The consensus in the markets is that a much more extensive package will be offered to Greece than the original one-year 45 billion euro deal agreed — that has helped to shore up confidence in the markets and Europe's main stock indexes have advanced while the euro has clambered off its recent lows.
Many investors now think that a three-year 120 billion euro deal may be in the offing.
In Greece, stocks and bonds have enjoyed a rare recent day in the sun on expectations that Germany would stop dragging its feet and push its share of the bailout through parliament by May 7, as promised by Finance Minister Wolfgang Schaeuble.
It's not going to be pain free for Greece though — Germany and the others will insist on further budget cutbacks over the coming years.
The current discussions are also likely to lead to more fundamental changes within the euro zone, which has appeared ill-equipped to deal swiftly with a budget crisis within its borders.
Schaeuble has called for the introduction of a mechanism to allow states to undergo an orderly bankruptcy — similar to the one created for banks after the financial crisis.
"We need something similar for states who are part of a monetary union," the DAPD news agency quoted him as saying. "We have to learn from the crisis."

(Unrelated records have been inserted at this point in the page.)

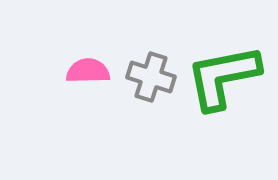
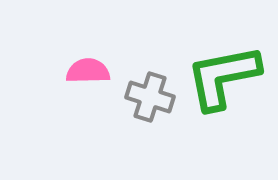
gray cross: moved 1 px left, 20 px down
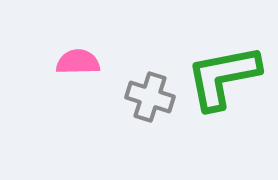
pink semicircle: moved 10 px left, 9 px up
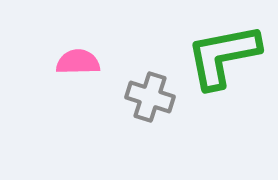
green L-shape: moved 21 px up
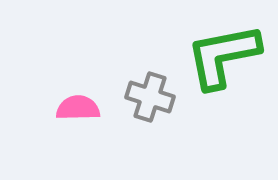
pink semicircle: moved 46 px down
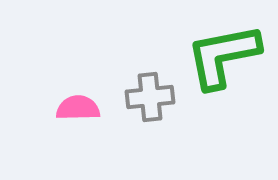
gray cross: rotated 24 degrees counterclockwise
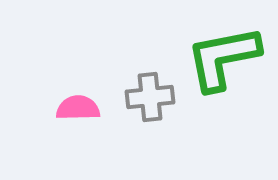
green L-shape: moved 2 px down
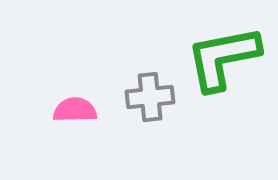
pink semicircle: moved 3 px left, 2 px down
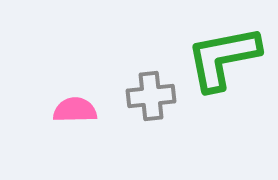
gray cross: moved 1 px right, 1 px up
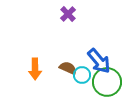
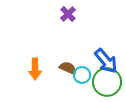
blue arrow: moved 7 px right
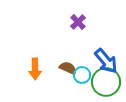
purple cross: moved 10 px right, 8 px down
green circle: moved 1 px left
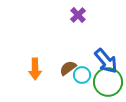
purple cross: moved 7 px up
brown semicircle: rotated 60 degrees counterclockwise
green circle: moved 2 px right
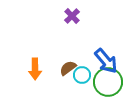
purple cross: moved 6 px left, 1 px down
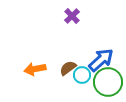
blue arrow: moved 5 px left, 1 px up; rotated 92 degrees counterclockwise
orange arrow: rotated 80 degrees clockwise
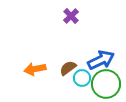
purple cross: moved 1 px left
blue arrow: rotated 16 degrees clockwise
cyan circle: moved 3 px down
green circle: moved 2 px left, 2 px down
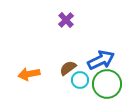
purple cross: moved 5 px left, 4 px down
orange arrow: moved 6 px left, 5 px down
cyan circle: moved 2 px left, 2 px down
green circle: moved 1 px right
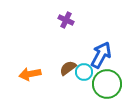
purple cross: rotated 21 degrees counterclockwise
blue arrow: moved 5 px up; rotated 36 degrees counterclockwise
orange arrow: moved 1 px right
cyan circle: moved 4 px right, 8 px up
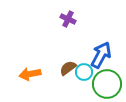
purple cross: moved 2 px right, 1 px up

But Axel Weber, president of Germany's Bundesbank central bank, warned of dire consequences if Greece were permitted to fail. "The effect on financial markets and other states would be unpredictable under the current circumstances," he was quoted as saying in the Bild newspaper.
Marco Annunziata, chief economist at UniCredit Group, said letting the 120 billion euro figure slip meant markets would react poorly to news of anything less.
"This is awful expectation management," Annunziata said. The comments "will further fuel market hopes for a more substantial package than the EUR45bn agreed so far and thereby increase the risk of disappointment," Annunziata said.
"The hesitant and haphazard reaction of Euro zone policymakers to Greece's predicament underscores the dangers of contagion," he said. "The euro zone has taken over six months to react and is allowing uncertainty to persist nearly to the eve of the May redemptions this does not bode well for their ability to react quickly should a second flash point burst.